Last gamble 20th April 2012
Thought i'd drop in and give you my thoughts. Before anything else - congratulations on the time you have chosen not to gamble!!!
Now, firstly it seems to be a common theme among us, that there is a wish for a magic wand to come and wipe away the debts we create as me fed our demons. We must realise that this is impossible, there is no quick fix, and that we ultimately must accept that it will take months, years in some cases before the debt is gone. There is help out there for this - i'd strongly recommend a visit to the local Citizen's Advice if people are struggling with this aspect. It frustrates me too, and I could perhaps contribute more each month to drive the debt down quicker. But we must live our own lives, and we need money to function - rent, food, clothing, the basics.

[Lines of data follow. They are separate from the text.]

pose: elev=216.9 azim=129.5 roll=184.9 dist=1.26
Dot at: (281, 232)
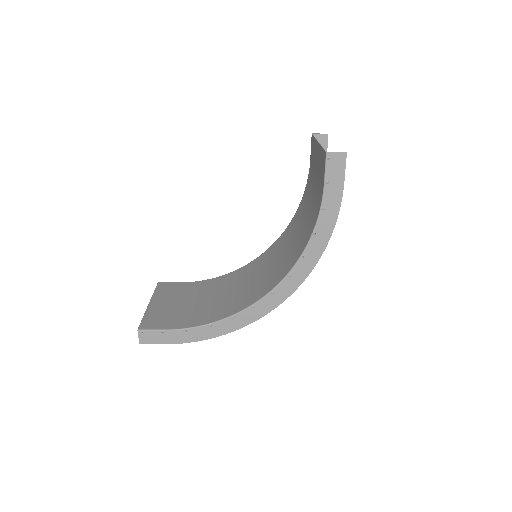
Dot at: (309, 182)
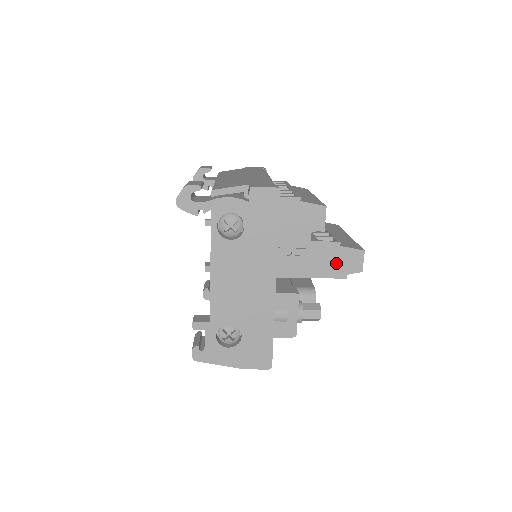
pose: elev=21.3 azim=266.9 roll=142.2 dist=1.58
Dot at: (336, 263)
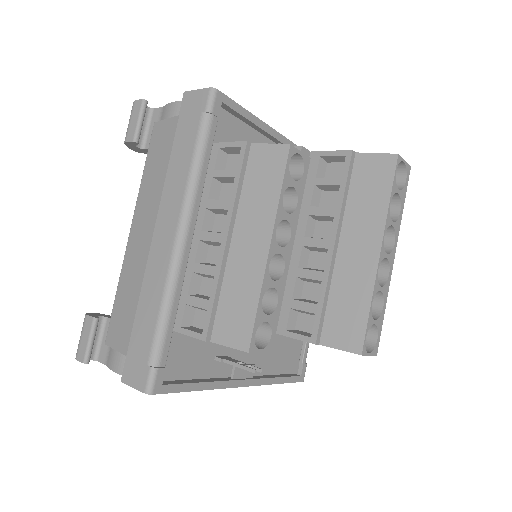
Dot at: occluded
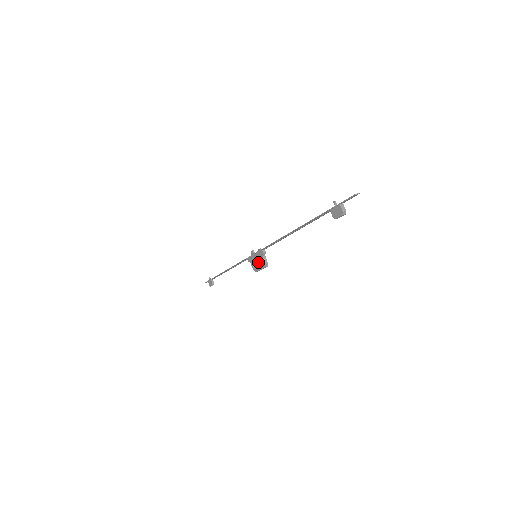
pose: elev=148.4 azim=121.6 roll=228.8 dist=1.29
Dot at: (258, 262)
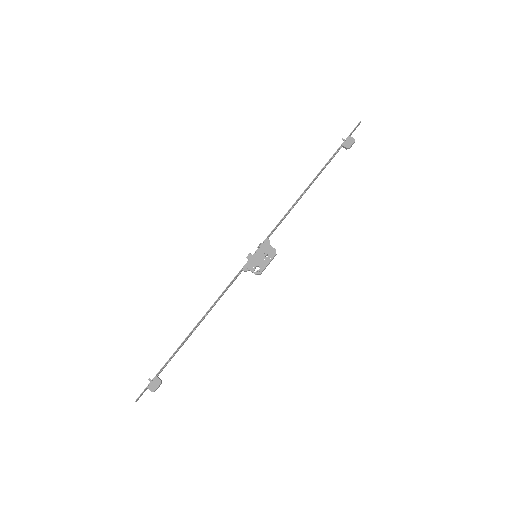
Dot at: (263, 257)
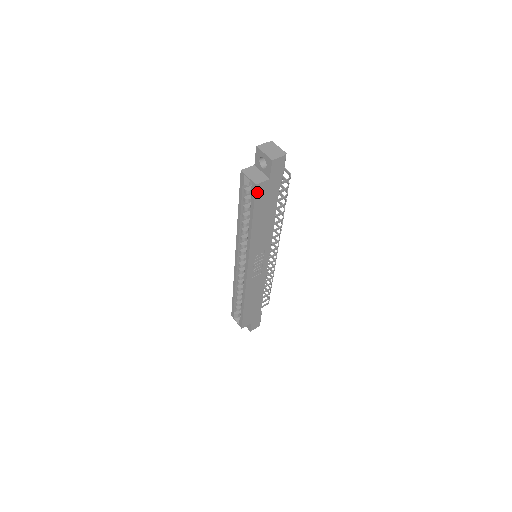
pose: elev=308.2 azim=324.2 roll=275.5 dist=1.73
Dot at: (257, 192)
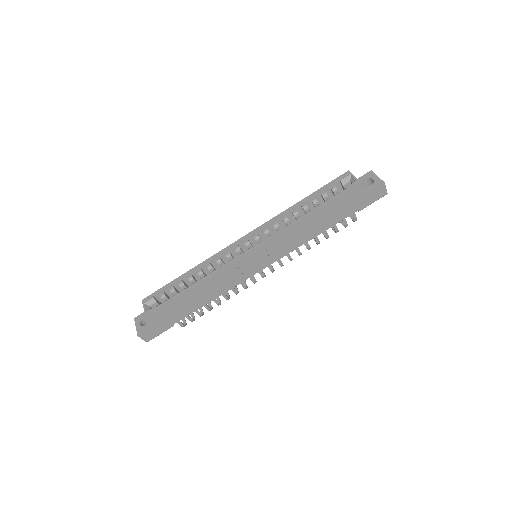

Rather than the internet, why not put on a couple of DVD's to pass the time? Into music? Switch on the radio, listen to something a bit different for a change - even have a look online, there's a world of radio stations out there. What interests do you have, are there any magazines out there that you could buy and read up on? What about a trip to the library? There are plenty of options for us all out there, it's a big wide world, go explore it!
I particularly like your idea of counting down to certain milestones as you go with this, rather than counting up - it's an idea I might steal for myself!!
Keep it going Paul - you are already beating this.
Hi Paul,
Well done on 23 days bet free, you're doing it mate, it's tough, I can understand how low you feel because of the debts but you will ride this and every day you don't gamble, your situation will improve.
Have a good week this week, stay strong.